Launch Pad 2012 – Writing Contest

We launch today!

This is an opportunity for unpublished novelists to share their writing with the public and boost their manuscript out of the slush pile and into the hands of a compatible publishing professional.

Every month, June through November, Novel Rocket will choose one category winner and post that writer’s first chapter on the blog. The Grand Prize winner will be chosen from among those six, and the recipient of that award will be announced in December.

The winner will receive a crystal rocket trophy much like that pictured here. Also, Novel Rocket will make arrangements for the writer to connect with an agent or editor to look at the winning manuscript with a serious view toward representation or publication.

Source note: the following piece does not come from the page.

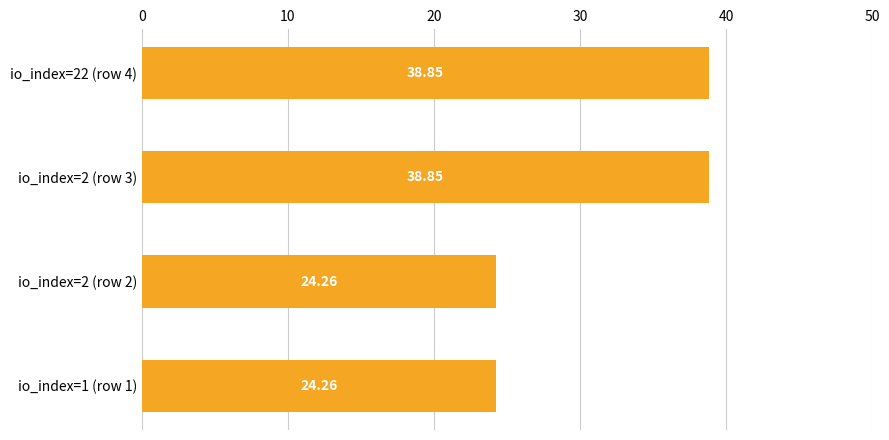

What is the difference between the second highest and minimum values?

14.6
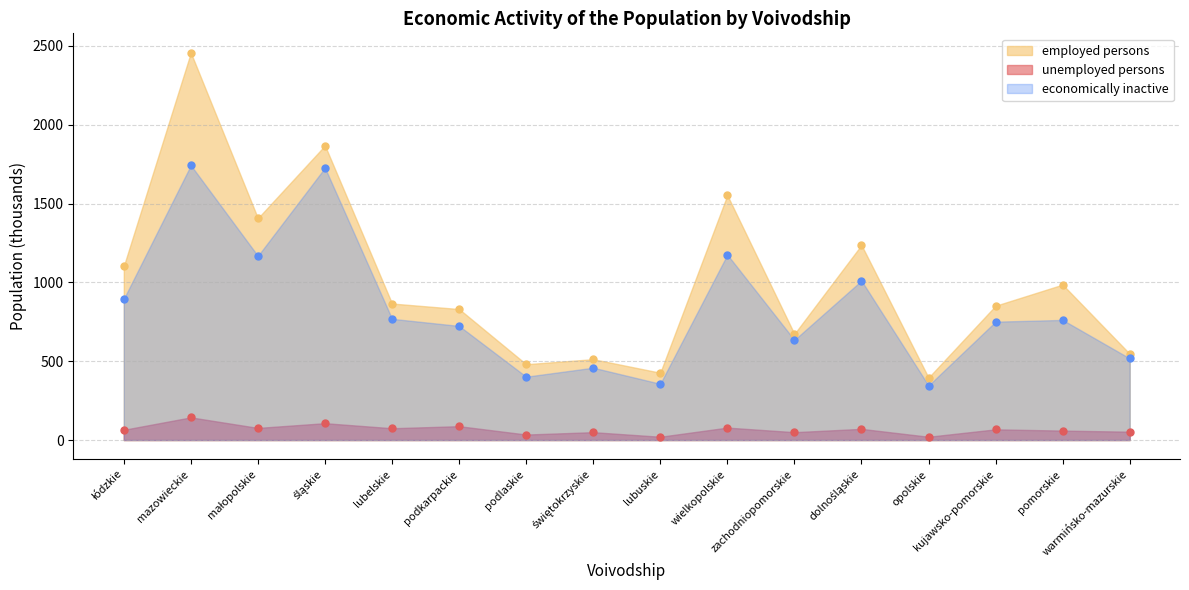

The employed persons series shows 1237 at dolnośląskie. True or false?

True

We can’t know who this industry professional will be until we determine the winner, because it will depend on the genre of the work, the intended audience, and the writer’s background.

When Gina Holmes of Novel Rocket (then known as Novel Journey) introduced our 2010 winner to an agent, the two hit it off so well, the agent offered the writer a contract that same day. This year’s winner is currently preparing her manuscript for presentation, but we hope for similarly delightful results for her as well.

If you’ve written a novel that you feel is ready to unleash on the world but have been unable to find it a home in the the traditional publishing world, this might be the opportunity you’ve been looking for. The Official Rules can be found here.

One caveat: a modest entry fee is required this year for the first time. That’s because every entrant is provided with a thoughtful critique. Since the judges are busy writers, this sometimes puts a bit of a crimp in their schedules, and it seemed fair to offer them some small compensation.

However, since every entrant gets a critique, he’ll benefit from entering even if he’s not the winner. The judges are all affiliated with Novel Rocket. Experienced writers all, some of them multi-published authors, each has a finger on the pulse of the industry and is current on what sells and what prompts an editor to reject a submission. And that’s the kind of people you want offering input and advice on your work-in-progress.

So what do you think? Ready to take the plunge?